▸ WHAT THE EXERCISE ASKS:
Output the rows from the one containing "τα περιστατικά με κορωνοϊό." down to the one containing "στην τηλεόραση του ΣΚΑΪ ο", copied character for character, and nothing else.

▸ RECORDS SHOWN:
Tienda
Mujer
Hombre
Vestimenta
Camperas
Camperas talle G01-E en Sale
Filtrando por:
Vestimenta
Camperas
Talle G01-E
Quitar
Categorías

--

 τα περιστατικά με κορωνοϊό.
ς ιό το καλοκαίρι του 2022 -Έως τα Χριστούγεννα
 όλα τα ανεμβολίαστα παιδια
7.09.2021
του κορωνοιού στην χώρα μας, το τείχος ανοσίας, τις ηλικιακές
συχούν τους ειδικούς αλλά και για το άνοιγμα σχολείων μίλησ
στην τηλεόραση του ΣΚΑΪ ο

▸ SOLVED EXERCISE:
 τα περιστατικά με κορωνοϊό.
ς ιό το καλοκαίρι του 2022 -Έως τα Χριστούγεννα
 όλα τα ανεμβολίαστα παιδια
7.09.2021
του κορωνοιού στην χώρα μας, το τείχος ανοσίας, τις ηλικιακές
συχούν τους ειδικούς αλλά και για το άνοιγμα σχολείων μίλησ
στην τηλεόραση του ΣΚΑΪ ο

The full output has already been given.